A lease is a contract in which the owner of an asset or property allows another party to use the assets or property in exchange for something else, which is generally money or other assets. In accounting, the common types of leases are operating lease and capital lease, also known as a finance lease.
Generally, as far as accounting is concerned, a capital lease or finance lease is considered an asset when a company prepares the balance sheet. On the other hand, an operating lease is an expense that is not included or recorded in the balance sheet. Thus, both types of leases are used for different purposes and show up differently on the accounting books.
A capital lease, for accounting purposes, is treated as a loan for the person who is offering the lease, whereas it’s considered a purchase for the one leasing. Any capital lease agreement terms clearly show that the ownership and resulting benefits and risks are transferred to the lessee.
One of the features of a capital lease is the transfer of asset ownership when the term ends. Additionally, an option is available to purchase the asset at a discounted rate, a lower price than the original, when the term ends. Moreover, the lease term equals or exceeds 75% of the asset’s estimated useful life. Also, another criterion that classifies them as a capital lease is that the present value of the lease payments is greater than or equal to 90% of the asset’s fair market value.
Capital leases are counted as debts of the lessee. These leases are used for long-term leases and for items that don’t become outdated. As capital leases give ownership to lessees, they are regarded as assets that may depreciate.
Operating leases, also called service leases, are used for assets that are destined to change. Some examples include computers and office equipment. These leases are used for short-term leasing, which is generally less than a year. The cost related to capital lease is known as operating expense. The significant difference when compared to capital leases, is that operating leases can be used as an asset by the lessee, but the lessor remains the owner.

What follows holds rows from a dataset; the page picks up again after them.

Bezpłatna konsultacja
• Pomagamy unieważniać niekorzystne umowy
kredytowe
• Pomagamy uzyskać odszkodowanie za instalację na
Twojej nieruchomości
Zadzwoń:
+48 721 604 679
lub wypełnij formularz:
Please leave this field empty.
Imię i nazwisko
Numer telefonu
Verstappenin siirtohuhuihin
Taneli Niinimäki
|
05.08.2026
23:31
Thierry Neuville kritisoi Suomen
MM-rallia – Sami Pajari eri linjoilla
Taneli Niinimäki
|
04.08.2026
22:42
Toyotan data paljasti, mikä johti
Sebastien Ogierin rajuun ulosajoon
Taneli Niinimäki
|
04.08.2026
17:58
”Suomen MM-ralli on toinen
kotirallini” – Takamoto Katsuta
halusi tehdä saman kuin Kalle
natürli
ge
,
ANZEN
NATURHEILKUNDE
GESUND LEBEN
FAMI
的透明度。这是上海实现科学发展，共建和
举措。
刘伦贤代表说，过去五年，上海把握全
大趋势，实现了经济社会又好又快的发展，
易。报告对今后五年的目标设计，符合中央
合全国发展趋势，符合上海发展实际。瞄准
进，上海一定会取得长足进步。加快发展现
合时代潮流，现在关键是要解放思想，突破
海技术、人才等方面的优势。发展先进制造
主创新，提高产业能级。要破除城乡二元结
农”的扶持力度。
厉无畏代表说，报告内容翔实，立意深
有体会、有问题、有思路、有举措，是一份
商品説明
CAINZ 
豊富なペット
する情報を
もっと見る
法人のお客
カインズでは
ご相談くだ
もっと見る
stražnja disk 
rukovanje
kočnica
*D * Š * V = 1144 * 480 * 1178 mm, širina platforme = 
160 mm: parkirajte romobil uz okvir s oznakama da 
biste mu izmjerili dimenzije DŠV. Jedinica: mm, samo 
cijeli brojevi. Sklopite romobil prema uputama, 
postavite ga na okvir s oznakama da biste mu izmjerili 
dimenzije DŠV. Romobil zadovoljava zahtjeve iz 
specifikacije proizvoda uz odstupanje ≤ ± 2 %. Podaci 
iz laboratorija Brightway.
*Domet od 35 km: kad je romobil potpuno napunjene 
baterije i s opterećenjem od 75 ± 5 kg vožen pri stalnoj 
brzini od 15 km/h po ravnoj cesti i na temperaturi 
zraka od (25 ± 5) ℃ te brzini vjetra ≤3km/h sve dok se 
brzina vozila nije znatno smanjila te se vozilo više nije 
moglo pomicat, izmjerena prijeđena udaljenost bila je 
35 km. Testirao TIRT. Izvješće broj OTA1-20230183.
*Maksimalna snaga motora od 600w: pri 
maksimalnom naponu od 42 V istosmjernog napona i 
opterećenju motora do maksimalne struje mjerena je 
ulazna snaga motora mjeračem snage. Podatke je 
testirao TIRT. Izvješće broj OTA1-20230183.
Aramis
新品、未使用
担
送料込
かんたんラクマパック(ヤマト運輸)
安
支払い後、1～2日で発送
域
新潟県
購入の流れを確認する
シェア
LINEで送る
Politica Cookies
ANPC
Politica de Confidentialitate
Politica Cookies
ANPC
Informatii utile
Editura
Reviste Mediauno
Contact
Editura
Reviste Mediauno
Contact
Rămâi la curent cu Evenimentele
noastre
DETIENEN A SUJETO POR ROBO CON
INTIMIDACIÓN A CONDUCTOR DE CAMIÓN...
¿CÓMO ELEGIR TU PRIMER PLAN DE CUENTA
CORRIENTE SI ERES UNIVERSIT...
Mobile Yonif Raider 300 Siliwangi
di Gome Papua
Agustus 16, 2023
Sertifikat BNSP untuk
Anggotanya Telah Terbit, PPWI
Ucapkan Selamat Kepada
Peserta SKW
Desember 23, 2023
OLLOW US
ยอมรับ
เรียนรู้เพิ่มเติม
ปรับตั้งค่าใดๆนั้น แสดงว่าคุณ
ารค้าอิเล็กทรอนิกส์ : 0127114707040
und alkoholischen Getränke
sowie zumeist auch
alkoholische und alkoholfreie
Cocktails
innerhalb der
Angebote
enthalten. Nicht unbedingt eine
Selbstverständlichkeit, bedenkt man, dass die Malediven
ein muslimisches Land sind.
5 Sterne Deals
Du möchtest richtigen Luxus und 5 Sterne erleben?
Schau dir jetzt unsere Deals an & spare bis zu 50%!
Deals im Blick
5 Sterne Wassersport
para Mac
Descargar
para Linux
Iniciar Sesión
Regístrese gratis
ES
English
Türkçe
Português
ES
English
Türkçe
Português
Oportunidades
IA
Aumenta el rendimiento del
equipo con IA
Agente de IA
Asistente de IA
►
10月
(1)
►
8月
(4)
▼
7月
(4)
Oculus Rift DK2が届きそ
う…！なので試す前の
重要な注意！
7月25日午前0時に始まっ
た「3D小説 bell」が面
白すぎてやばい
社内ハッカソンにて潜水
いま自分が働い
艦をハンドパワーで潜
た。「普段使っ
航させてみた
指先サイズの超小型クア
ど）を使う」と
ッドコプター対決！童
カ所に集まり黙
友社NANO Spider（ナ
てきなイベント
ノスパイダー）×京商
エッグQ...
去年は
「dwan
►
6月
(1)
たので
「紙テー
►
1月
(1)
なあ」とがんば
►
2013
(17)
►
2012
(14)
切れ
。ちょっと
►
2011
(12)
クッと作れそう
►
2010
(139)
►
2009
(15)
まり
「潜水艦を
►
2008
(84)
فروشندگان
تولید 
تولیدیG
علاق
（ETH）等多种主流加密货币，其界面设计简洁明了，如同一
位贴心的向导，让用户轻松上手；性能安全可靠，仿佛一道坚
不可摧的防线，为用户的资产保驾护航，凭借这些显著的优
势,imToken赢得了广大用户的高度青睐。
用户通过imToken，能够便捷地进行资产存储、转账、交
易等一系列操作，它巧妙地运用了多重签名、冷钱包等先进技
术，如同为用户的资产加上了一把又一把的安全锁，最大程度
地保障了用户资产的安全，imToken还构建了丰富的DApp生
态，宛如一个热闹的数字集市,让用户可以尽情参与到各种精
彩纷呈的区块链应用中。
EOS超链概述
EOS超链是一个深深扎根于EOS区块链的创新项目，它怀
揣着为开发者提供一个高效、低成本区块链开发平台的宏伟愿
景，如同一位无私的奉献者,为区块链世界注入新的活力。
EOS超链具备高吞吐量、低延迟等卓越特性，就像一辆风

New Lease Accounting Standards
The Financial Accounting Standards Board (FASB) issued new lease accounting standards and how to account for capital lease and operating lease. It has now made it mandatory for all leases of more than 12 months to be recorded as assets and liabilities on the balance sheet. This means that operating leases that are longer than a year must be treated as buying an asset. The changes in lease accounting standards have affected all businesses. The leaders and account managers need to be careful in adding all such operating leases to the balance sheet.
Consequently, businesses are using lease accounting software to avoid manual errors, creating a single repository for gathering all lease-related data, and creating reports. Lease management software helps in making the process hassle-free as well.